Ich erwarte hier nun keinesfalls dass meine Hausaufgaben von den anderen erledigt werden. Ich will nur lediglich wissen, warum ich das Byte Array nicht mit 3 multiplizieren kann. Ich wäre sehr froh, wenn mir hierbei jemand helfen könnte.


----------



## Thallius (7. Okt 2014)

Was mir auf die schnelle auffällt:

Warum deklarierst du ean12 noc einmal neu obwohl du es als parameter übergeben wird?
Warum addierst du die 12 Werte icht direkt in der Schleife?
Warum gibst du das Ergebnis nicht zurück?

Gruss

Claus


----------



## arilou (8. Okt 2014)

Außerdem deklariert man in Java Arrays nicht "C-mäßig" (also
FALSCH:   byte meinArray[] ;
RICHTIG:  byte[]  meinArray ;
).

Zusammen mit Thallius' Kommentar sollte das schon zu was kompilierbarem führen.


----------



## marco420 (8. Okt 2014)

Hallo, danke erstmal für die Antworten. Ich habe nun alles befolgt und den Code dementsprechend verändert. Leider wirft mit der Compiler immer noch einen Fehler beim multiplizieren des Arrays mit 3. 
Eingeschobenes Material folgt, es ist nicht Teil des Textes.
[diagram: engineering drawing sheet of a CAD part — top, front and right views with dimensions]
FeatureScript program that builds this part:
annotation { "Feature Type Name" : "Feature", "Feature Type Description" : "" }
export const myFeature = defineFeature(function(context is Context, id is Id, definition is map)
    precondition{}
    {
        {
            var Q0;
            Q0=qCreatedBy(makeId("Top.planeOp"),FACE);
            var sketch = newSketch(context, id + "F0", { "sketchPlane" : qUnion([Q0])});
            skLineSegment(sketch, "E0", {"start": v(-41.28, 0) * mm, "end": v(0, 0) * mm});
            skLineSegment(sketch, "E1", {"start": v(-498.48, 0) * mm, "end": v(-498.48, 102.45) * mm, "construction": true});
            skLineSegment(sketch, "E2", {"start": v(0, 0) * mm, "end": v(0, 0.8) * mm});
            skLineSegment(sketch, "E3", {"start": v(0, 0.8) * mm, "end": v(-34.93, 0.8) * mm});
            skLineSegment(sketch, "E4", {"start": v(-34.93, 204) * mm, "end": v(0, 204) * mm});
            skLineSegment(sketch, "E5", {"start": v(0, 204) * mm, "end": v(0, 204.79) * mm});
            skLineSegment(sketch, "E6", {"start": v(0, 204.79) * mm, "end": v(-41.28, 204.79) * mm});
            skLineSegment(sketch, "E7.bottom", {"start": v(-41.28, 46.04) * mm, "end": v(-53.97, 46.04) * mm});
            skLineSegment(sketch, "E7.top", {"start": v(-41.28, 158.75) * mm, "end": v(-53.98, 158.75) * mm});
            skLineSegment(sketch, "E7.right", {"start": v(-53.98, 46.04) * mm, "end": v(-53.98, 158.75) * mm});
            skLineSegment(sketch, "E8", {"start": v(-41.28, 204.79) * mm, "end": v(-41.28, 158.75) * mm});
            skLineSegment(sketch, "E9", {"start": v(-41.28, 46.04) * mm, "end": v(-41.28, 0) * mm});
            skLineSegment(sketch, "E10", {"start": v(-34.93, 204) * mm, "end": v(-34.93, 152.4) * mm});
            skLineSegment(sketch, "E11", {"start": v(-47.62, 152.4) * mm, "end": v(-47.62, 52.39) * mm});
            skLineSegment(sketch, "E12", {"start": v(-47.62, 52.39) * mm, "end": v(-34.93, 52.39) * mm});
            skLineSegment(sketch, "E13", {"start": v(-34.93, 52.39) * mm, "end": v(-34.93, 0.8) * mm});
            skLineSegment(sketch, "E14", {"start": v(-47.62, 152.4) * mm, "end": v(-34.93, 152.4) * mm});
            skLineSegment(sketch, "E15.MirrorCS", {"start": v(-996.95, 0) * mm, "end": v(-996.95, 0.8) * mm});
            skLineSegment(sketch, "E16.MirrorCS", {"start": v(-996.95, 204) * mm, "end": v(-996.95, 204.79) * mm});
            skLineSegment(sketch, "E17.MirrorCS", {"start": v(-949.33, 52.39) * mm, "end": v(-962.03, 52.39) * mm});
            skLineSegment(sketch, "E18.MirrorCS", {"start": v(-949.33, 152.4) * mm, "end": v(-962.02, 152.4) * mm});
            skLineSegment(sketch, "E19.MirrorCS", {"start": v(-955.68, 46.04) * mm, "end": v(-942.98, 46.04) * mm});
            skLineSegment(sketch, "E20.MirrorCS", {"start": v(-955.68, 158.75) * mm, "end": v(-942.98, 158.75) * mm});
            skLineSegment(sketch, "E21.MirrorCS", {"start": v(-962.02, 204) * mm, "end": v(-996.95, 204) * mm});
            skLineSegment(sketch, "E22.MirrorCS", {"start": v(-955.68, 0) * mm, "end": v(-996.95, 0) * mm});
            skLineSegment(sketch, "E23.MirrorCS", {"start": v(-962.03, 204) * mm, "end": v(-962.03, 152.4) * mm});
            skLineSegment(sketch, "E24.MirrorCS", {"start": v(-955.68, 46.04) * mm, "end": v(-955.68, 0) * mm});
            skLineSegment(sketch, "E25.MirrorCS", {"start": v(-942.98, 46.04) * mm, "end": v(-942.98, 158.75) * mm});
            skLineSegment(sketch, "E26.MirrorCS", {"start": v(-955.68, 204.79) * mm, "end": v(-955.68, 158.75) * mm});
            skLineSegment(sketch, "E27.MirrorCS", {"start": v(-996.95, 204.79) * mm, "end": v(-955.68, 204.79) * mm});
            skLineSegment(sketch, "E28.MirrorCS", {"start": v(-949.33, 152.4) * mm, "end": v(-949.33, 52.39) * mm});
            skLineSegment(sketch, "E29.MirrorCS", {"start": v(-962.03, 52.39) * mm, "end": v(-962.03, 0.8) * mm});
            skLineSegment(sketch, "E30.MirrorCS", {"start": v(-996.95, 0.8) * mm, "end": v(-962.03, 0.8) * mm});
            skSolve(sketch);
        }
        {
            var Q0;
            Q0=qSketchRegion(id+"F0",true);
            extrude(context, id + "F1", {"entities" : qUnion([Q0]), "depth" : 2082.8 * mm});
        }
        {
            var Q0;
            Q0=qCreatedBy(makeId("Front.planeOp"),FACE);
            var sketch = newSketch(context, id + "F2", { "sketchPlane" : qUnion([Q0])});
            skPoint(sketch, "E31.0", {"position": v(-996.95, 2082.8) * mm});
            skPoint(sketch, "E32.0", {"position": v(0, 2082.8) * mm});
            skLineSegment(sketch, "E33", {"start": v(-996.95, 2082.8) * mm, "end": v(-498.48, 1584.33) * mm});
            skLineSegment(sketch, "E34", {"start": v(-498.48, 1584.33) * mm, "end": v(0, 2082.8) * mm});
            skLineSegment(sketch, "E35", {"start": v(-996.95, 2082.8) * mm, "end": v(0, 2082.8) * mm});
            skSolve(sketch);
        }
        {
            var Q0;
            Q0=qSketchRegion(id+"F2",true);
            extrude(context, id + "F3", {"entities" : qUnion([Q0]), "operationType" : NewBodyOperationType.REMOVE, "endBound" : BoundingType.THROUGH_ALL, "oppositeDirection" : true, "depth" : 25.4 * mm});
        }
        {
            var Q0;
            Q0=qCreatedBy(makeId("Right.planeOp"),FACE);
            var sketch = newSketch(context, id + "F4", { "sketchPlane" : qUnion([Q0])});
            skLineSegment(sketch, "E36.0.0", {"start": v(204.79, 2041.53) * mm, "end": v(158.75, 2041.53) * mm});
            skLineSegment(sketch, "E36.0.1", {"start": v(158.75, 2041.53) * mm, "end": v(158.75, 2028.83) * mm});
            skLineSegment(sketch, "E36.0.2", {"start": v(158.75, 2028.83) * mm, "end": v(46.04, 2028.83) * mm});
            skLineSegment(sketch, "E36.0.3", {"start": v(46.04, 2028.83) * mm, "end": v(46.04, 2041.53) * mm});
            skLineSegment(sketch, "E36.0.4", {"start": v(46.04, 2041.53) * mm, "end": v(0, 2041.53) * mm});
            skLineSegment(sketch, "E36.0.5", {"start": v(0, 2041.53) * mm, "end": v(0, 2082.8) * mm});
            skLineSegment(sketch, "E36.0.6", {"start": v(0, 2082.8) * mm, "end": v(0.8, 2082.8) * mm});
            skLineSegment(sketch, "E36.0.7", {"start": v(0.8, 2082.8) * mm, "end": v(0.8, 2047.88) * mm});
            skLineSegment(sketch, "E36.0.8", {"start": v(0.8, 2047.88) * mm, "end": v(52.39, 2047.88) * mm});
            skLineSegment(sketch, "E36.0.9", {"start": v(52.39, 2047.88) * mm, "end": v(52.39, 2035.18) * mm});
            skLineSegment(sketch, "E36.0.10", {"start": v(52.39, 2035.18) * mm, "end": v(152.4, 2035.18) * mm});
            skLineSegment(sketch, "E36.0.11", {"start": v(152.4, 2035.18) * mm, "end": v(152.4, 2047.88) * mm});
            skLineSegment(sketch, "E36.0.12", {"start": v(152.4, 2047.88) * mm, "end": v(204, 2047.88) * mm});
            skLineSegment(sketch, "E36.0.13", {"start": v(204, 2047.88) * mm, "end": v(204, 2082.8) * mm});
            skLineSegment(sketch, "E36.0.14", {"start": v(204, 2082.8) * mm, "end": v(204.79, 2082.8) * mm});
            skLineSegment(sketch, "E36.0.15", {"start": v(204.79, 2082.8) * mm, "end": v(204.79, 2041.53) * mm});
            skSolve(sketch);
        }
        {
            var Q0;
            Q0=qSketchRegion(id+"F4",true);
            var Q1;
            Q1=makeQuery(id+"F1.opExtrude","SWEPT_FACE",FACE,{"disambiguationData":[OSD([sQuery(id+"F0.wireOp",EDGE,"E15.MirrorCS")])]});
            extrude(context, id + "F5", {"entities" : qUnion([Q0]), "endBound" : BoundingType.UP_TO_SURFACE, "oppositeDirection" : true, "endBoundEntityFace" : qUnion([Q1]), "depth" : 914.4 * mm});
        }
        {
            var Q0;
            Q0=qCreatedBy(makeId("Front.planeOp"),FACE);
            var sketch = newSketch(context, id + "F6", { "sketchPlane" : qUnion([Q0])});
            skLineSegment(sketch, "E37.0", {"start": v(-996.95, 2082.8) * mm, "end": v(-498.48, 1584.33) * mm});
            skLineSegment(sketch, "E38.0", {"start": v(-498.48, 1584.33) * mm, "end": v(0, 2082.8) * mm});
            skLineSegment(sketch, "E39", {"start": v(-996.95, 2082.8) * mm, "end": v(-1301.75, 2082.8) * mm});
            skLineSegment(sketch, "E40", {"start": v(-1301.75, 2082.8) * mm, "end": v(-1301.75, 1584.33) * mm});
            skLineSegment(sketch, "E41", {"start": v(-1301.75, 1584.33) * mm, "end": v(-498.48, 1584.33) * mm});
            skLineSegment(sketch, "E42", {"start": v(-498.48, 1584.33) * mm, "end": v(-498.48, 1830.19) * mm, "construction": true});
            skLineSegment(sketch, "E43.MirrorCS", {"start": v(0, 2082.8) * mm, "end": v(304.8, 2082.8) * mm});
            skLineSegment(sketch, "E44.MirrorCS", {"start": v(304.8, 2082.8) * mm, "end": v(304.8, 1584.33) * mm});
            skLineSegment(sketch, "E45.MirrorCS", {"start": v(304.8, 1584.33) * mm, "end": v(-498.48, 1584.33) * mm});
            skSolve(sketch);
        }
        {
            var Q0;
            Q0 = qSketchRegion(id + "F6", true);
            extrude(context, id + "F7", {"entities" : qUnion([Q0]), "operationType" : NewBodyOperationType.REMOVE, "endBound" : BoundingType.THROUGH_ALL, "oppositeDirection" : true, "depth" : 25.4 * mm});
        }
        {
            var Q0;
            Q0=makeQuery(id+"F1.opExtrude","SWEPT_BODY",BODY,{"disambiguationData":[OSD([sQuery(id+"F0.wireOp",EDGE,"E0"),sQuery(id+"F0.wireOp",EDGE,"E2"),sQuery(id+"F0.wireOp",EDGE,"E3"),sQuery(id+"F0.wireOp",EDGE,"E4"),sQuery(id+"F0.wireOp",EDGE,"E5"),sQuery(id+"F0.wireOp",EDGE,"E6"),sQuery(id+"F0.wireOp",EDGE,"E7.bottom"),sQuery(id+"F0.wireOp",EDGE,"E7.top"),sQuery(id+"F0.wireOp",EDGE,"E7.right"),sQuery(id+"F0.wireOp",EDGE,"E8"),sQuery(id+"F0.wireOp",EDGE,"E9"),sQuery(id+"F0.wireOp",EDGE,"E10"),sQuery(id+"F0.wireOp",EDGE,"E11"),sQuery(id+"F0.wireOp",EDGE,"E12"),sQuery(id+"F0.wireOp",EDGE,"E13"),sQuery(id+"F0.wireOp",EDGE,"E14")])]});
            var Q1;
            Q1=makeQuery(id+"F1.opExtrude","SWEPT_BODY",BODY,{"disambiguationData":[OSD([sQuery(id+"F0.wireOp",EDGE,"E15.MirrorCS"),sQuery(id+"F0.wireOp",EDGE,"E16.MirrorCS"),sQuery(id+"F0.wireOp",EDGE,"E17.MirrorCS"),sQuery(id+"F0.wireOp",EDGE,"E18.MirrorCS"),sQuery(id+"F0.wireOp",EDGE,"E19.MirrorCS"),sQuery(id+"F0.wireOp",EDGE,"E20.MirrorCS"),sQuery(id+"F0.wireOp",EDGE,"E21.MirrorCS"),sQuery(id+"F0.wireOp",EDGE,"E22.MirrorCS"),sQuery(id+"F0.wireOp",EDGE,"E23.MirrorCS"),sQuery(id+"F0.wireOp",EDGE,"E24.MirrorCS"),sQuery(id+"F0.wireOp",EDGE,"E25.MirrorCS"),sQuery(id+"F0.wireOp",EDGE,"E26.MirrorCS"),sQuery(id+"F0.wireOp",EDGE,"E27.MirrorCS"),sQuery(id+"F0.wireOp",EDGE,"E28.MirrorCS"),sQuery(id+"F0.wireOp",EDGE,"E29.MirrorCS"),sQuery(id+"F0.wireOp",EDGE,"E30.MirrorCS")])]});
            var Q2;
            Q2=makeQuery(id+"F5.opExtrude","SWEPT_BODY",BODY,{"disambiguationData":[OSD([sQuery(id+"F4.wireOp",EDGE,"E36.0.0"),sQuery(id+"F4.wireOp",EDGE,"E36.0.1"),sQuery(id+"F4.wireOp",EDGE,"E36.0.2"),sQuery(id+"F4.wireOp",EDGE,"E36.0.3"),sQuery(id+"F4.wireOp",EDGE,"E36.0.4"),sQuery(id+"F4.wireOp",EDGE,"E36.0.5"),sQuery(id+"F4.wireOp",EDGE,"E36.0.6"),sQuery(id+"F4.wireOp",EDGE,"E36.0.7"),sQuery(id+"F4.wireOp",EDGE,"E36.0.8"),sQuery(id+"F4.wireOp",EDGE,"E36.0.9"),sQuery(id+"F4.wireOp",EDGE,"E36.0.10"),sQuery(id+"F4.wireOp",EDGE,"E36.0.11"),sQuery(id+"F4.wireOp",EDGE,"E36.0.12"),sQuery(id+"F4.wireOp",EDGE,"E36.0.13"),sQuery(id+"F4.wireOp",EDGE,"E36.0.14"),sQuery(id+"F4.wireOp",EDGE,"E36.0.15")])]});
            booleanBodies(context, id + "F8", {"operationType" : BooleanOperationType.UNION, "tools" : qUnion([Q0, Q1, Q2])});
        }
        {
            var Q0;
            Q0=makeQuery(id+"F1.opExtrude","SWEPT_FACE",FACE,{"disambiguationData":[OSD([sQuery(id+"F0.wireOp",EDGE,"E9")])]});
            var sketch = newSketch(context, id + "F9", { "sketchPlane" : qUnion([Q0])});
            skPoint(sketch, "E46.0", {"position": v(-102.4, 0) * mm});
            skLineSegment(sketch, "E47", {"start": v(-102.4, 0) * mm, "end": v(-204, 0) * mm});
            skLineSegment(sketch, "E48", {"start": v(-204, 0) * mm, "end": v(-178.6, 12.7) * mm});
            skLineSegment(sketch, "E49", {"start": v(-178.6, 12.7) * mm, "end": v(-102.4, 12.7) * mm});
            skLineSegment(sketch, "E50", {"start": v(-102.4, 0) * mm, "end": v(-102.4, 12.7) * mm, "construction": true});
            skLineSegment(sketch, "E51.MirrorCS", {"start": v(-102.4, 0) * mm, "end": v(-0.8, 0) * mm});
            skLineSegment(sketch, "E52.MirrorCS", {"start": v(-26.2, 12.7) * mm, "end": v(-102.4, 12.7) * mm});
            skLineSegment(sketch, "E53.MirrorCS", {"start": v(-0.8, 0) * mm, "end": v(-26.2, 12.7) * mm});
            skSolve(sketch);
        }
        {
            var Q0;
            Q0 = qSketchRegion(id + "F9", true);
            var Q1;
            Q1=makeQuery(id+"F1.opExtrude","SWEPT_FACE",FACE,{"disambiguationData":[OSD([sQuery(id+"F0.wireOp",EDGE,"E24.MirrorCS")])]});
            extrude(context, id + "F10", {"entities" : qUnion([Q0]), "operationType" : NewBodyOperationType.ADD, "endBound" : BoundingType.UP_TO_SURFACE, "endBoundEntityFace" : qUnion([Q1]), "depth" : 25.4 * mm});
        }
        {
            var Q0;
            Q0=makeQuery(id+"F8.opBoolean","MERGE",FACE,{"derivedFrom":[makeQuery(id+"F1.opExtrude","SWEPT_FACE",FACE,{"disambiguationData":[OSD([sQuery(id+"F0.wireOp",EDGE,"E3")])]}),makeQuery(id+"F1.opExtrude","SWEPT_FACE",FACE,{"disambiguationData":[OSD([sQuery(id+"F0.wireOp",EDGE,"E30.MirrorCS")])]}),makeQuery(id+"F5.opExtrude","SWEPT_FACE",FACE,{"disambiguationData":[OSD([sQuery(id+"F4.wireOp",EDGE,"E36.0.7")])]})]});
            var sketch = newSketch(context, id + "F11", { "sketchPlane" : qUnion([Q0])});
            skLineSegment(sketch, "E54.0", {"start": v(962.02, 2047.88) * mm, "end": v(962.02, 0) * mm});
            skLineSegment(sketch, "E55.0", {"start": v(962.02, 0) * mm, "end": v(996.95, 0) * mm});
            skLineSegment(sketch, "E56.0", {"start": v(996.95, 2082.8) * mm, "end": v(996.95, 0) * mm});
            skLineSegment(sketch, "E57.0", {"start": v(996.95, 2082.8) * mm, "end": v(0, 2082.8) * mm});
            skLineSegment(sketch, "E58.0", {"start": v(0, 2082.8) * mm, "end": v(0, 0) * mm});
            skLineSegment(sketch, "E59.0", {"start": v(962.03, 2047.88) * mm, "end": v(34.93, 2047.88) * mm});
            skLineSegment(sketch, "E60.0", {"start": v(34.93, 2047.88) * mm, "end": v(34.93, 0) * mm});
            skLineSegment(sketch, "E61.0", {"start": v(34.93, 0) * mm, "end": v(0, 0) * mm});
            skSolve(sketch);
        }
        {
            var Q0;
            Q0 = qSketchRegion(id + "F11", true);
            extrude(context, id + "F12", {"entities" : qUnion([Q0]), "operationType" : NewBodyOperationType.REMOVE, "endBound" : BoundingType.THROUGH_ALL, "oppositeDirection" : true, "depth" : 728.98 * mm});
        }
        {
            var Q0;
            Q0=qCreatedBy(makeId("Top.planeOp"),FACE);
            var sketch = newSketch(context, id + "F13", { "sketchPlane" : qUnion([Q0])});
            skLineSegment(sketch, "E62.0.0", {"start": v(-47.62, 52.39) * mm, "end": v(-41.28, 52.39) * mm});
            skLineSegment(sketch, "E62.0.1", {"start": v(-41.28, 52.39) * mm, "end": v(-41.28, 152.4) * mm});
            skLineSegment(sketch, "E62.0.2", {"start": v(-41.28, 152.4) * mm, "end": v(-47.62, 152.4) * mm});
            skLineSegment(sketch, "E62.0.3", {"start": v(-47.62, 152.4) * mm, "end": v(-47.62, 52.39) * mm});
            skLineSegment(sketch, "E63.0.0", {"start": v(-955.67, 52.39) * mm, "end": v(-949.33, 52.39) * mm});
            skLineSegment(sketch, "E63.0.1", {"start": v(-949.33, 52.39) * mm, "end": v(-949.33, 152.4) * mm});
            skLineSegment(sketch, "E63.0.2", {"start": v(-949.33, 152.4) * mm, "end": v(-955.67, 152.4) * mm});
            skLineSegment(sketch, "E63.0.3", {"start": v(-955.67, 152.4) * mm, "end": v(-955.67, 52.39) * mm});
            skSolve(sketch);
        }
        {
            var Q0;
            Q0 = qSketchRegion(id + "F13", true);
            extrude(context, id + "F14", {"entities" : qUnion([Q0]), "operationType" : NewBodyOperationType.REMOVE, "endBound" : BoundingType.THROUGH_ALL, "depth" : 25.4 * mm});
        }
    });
Folgender Fehler erscheint:


> incompatible types: possible lossy conversation from int to byte



Ich verstehe das nicht, da die Zahl 3 noch lange nicht so groß ist wie der Wertebereich von Integer. wenn ich eine byte Vaiable "multiplikator" anlege und ihr den Wert 3 zuweise, kommt genau der selbe Fehler. Wie komme ich hier weiter?


----------



## arilou (8. Okt 2014)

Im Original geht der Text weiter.